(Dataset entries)
============================================================

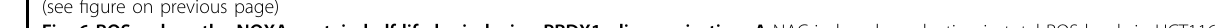
Fig. 6 ROS reduce the NOXA protein half-life by inducing PRDX1 oligomerization. A NAC induced a reduction in total ROS levels in HCT116 cells: HCT116 cells in a 6-well plate were treated with 5 mM NAC for 0 – 4 h and were then analyzed by fl ow cytometry to measure the total intracellular ROS level. The mean ± SD values of three experiments were plotted using Prism 8 software. B Under NAC treatment, the protein level of NOXA apparently increased, while the total protein level of PRDX1 was unaffected: HCT116 cells in 6-well plates were treated with 5 mM NAC for 0 – 4 h and were then lysed with RIPA before WB analysis. C NAC treatment reduced NOXA transcription: mRNA levels of NOXA with respect to those of β -actin in HCT116 cells after treatment with 5 mM NAC for 0 – 4 h. n = 12, mean ± SD, plotted using Prism 8 software. D Analysis of the in fl uence of NAC on the degradation rate of NOXA: HCT116 cells in 6-well plates were pretreated with NAC (5 mM) for 1 h prior to CHX treatment for a fi xed duration before being lysed for WB analysis. The results are representative of three independent experiments, and band densities were quanti fi ed using Image Lab software and plotted using Prism 8 software (mean± SD). E Analysis of the in fl uence of NAC on CUL5 neddylation: HCT116 cells in 6-well plates were pretreated with NAC (5 mM) for 0 – 4 h before being lysed for WB analysis. F A working model: PRDX1 protects CRC cells from NOXA-dependent apoptosis by promoting NOXA degradation through enhancing CUL5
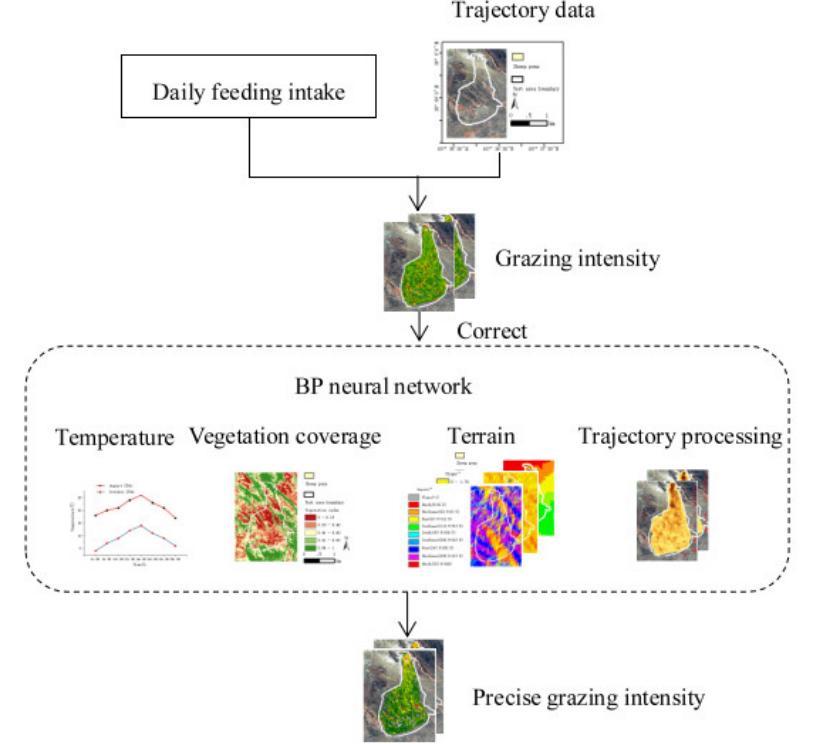
Figure 1. Overall flow chart of research scheme.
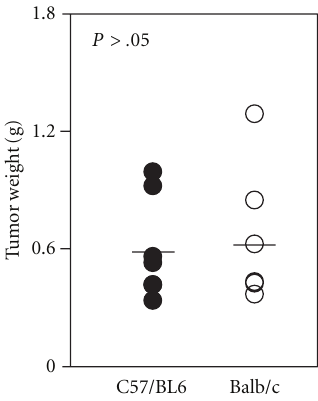
Figure 4: Engraftment of K562 erythroleukemia cell line into Rag-2 − / − Jak3 − / − mice. K562 cell line (5 × 10 6 cells/ mouse) was subcutaneously transplanted into Rag-2 − / − Jak3 − / − mice. Three weeks after transplantation, mice were sacrificed and the tumors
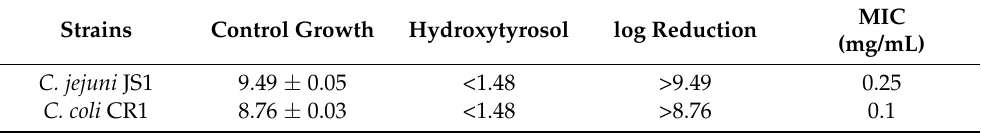
Table 4. Antibacterial activity and minimal inhibitory concentration (MIC) of hydroxytyrosol (2 mg/mL) against C. jejuni JS1 and C. coli CR1 strains. The results are expressed in log CFU/mL ± standard deviation (SD) ( n = 3).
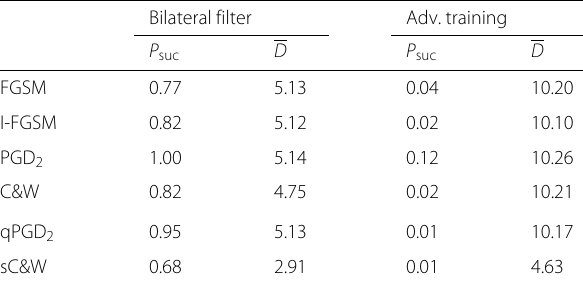
Table 3 Success probability and average L 2 distortion D of attacks on variants of InceptionV3 under transferability Bilateral filter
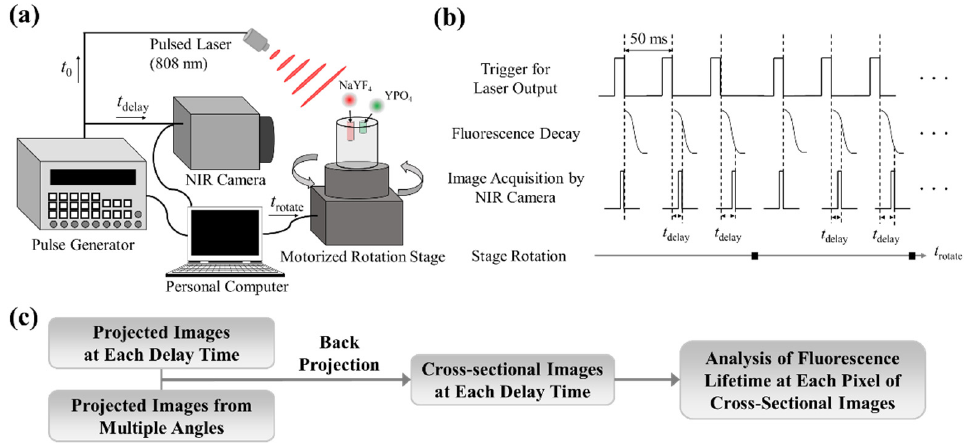
Figure 1. Setup of computed tomography (CT) for near-infrared fluorescence (NIRF) time-gated imaging (TGI). ( a ) Schematic illustration of the system for NIRF-TGI combined with CT. ( b ) Time chart of pulsed irradiation for fluorescence excitation at 808 nm, image acquisition using the NIRF- TGI system and time points when the motorized stage rotates, along with the expected profiles of fluorescence decay. This system can acquire projected images at controlled delay times after turning off the excitation laser to record images of fluorescence decay. The projected images of the fluorescence decay of samples can be collected from multiple angles to control the rotation of the stage. As shown in ( c ) the block diagram of the image acquisition and processing for conducting NIRF-TGI-CT, tomographic images are first reconstructed for each delay time by conventional back- projection. Next, the fluorescence lifetimes can be determined at each pixel of the tomograms obtained at multiple delay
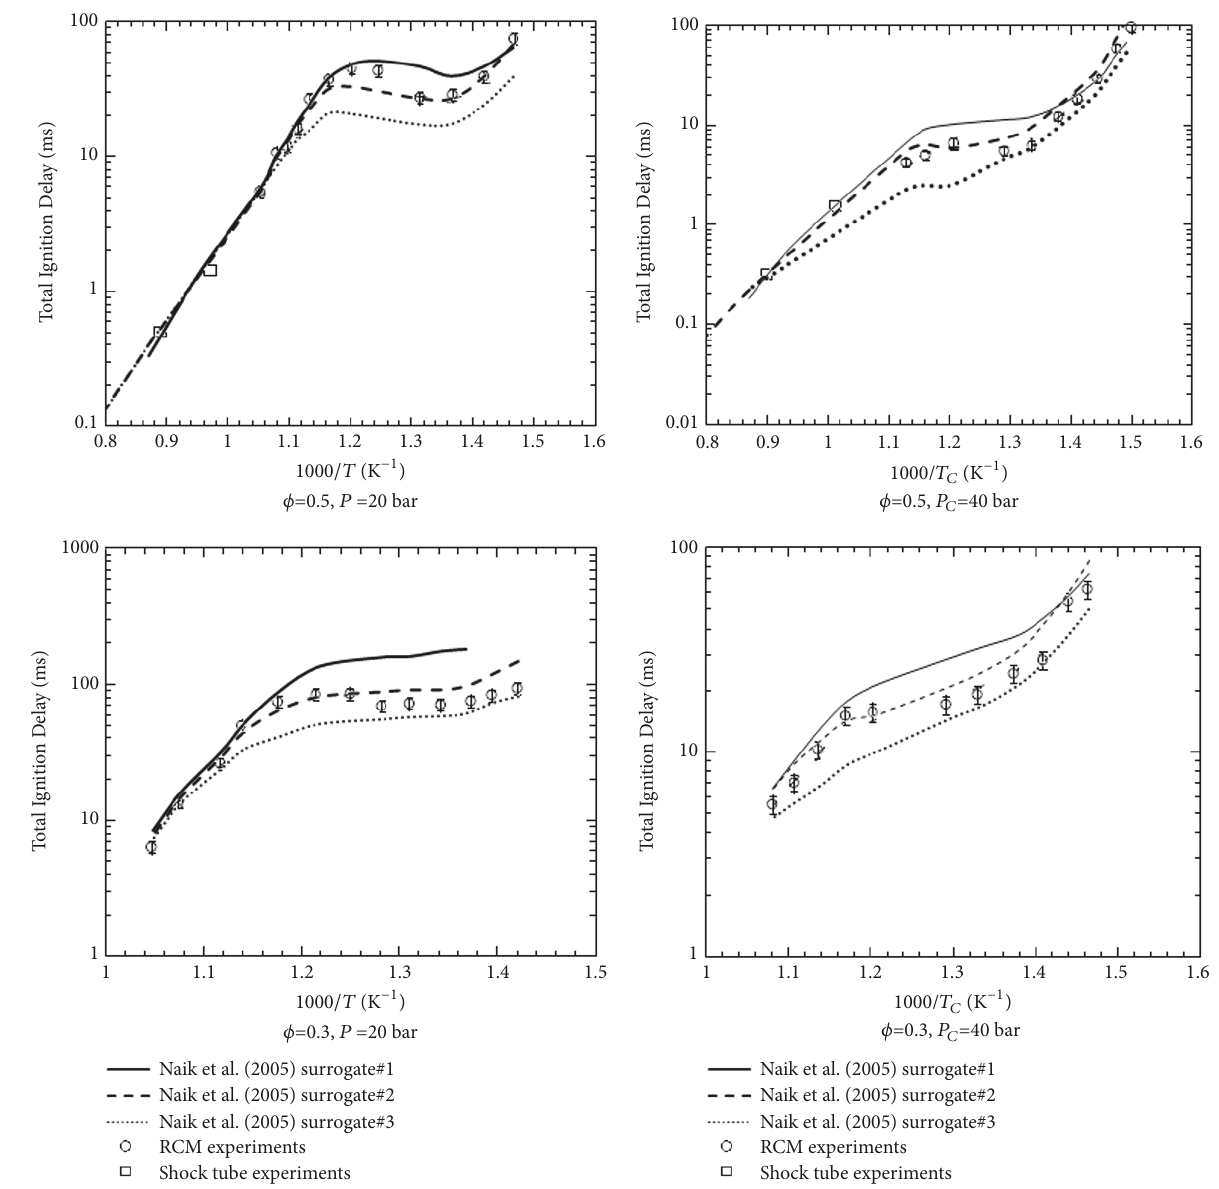
Figure 15: Comparison of RD387 experimental and simulated surrogate total ignition delay times. Experimental data is from Kukkadapu et al. [23] and Gauthier et al. [10]. Surrogate simulations were carried out using Naik et al. [33] surrogates using the mechanism of Samimi Abianeh et al. [19]. Measured shock tube data are shown using ◻ at two approximate temperatures of 1000 K and 1100 K.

============================================================

Problem details: Write all the lines above out again exactly, minus the images.

Result for this task:
Fig. 6 ROS reduce the NOXA protein half-life by inducing PRDX1 oligomerization. A NAC induced a reduction in total ROS levels in HCT116 cells: HCT116 cells in a 6-well plate were treated with 5 mM NAC for 0 – 4 h and were then analyzed by fl ow cytometry to measure the total intracellular ROS level. The mean ± SD values of three experiments were plotted using Prism 8 software. B Under NAC treatment, the protein level of NOXA apparently increased, while the total protein level of PRDX1 was unaffected: HCT116 cells in 6-well plates were treated with 5 mM NAC for 0 – 4 h and were then lysed with RIPA before WB analysis. C NAC treatment reduced NOXA transcription: mRNA levels of NOXA with respect to those of β -actin in HCT116 cells after treatment with 5 mM NAC for 0 – 4 h. n = 12, mean ± SD, plotted using Prism 8 software. D Analysis of the in fl uence of NAC on the degradation rate of NOXA: HCT116 cells in 6-well plates were pretreated with NAC (5 mM) for 1 h prior to CHX treatment for a fi xed duration before being lysed for WB analysis. The results are representative of three independent experiments, and band densities were quanti fi ed using Image Lab software and plotted using Prism 8 software (mean± SD). E Analysis of the in fl uence of NAC on CUL5 neddylation: HCT116 cells in 6-well plates were pretreated with NAC (5 mM) for 0 – 4 h before being lysed for WB analysis. F A working model: PRDX1 protects CRC cells from NOXA-dependent apoptosis by promoting NOXA degradation through enhancing CUL5
Figure 1. Overall flow chart of research scheme.
Figure 4: Engraftment of K562 erythroleukemia cell line into Rag-2 − / − Jak3 − / − mice. K562 cell line (5 × 10 6 cells/ mouse) was subcutaneously transplanted into Rag-2 − / − Jak3 − / − mice. Three weeks after transplantation, mice were sacrificed and the tumors
Table 4. Antibacterial activity and minimal inhibitory concentration (MIC) of hydroxytyrosol (2 mg/mL) against C. jejuni JS1 and C. coli CR1 strains. The results are expressed in log CFU/mL ± standard deviation (SD) ( n = 3).
Table 3 Success probability and average L 2 distortion D of attacks on variants of InceptionV3 under transferability Bilateral filter
Figure 1. Setup of computed tomography (CT) for near-infrared fluorescence (NIRF) time-gated imaging (TGI). ( a ) Schematic illustration of the system for NIRF-TGI combined with CT. ( b ) Time chart of pulsed irradiation for fluorescence excitation at 808 nm, image acquisition using the NIRF- TGI system and time points when the motorized stage rotates, along with the expected profiles of fluorescence decay. This system can acquire projected images at controlled delay times after turning off the excitation laser to record images of fluorescence decay. The projected images of the fluorescence decay of samples can be collected from multiple angles to control the rotation of the stage. As shown in ( c ) the block diagram of the image acquisition and processing for conducting NIRF-TGI-CT, tomographic images are first reconstructed for each delay time by conventional back- projection. Next, the fluorescence lifetimes can be determined at each pixel of the tomograms obtained at multiple delay
Figure 15: Comparison of RD387 experimental and simulated surrogate total ignition delay times. Experimental data is from Kukkadapu et al. [23] and Gauthier et al. [10]. Surrogate simulations were carried out using Naik et al. [33] surrogates using the mechanism of Samimi Abianeh et al. [19]. Measured shock tube data are shown using ◻ at two approximate temperatures of 1000 K and 1100 K.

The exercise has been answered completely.